> [Activity]: Print the data that follows exactly as it stands, from its first line through the line containing "3. **Revenue from", and stop there.
------------------------------
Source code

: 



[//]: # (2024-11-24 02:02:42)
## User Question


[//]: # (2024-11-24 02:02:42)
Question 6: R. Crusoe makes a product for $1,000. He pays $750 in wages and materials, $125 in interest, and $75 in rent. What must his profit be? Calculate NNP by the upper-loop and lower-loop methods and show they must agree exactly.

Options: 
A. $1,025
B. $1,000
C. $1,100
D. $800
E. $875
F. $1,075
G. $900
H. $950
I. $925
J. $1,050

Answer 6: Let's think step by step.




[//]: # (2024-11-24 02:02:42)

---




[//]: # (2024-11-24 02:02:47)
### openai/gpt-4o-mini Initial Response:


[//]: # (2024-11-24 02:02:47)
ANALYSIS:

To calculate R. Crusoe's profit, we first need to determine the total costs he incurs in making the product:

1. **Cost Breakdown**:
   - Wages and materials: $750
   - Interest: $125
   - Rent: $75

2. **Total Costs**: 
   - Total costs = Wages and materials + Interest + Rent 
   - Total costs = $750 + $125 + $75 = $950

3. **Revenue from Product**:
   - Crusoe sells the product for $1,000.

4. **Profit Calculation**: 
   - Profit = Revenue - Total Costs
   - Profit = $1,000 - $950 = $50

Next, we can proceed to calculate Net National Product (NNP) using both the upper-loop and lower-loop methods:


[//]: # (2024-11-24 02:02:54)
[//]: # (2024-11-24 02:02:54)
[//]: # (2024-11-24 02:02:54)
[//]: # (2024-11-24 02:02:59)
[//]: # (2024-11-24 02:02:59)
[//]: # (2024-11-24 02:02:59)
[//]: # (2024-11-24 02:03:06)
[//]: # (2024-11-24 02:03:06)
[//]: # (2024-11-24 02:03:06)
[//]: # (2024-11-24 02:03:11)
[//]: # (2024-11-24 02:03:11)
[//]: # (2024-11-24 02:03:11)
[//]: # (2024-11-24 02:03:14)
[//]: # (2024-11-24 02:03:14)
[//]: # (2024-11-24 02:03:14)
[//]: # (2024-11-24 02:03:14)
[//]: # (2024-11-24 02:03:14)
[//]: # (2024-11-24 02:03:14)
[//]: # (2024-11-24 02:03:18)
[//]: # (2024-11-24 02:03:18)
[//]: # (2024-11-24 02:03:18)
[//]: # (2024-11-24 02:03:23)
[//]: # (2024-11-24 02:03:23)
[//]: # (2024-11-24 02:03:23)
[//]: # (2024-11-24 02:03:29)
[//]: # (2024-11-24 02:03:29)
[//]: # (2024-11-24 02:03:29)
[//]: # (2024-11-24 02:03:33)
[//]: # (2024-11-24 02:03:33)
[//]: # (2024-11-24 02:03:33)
------------------------------
> [Output for this exercise]:
Source code

: 



[//]: # (2024-11-24 02:02:42)
## User Question


[//]: # (2024-11-24 02:02:42)
Question 6: R. Crusoe makes a product for $1,000. He pays $750 in wages and materials, $125 in interest, and $75 in rent. What must his profit be? Calculate NNP by the upper-loop and lower-loop methods and show they must agree exactly.

Options: 
A. $1,025
B. $1,000
C. $1,100
D. $800
E. $875
F. $1,075
G. $900
H. $950
I. $925
J. $1,050

Answer 6: Let's think step by step.




[//]: # (2024-11-24 02:02:42)

---




[//]: # (2024-11-24 02:02:47)
### openai/gpt-4o-mini Initial Response:


[//]: # (2024-11-24 02:02:47)
ANALYSIS:

To calculate R. Crusoe's profit, we first need to determine the total costs he incurs in making the product:

1. **Cost Breakdown**:
   - Wages and materials: $750
   - Interest: $125
   - Rent: $75

2. **Total Costs**: 
   - Total costs = Wages and materials + Interest + Rent 
   - Total costs = $750 + $125 + $75 = $950

3. **Revenue from Product**:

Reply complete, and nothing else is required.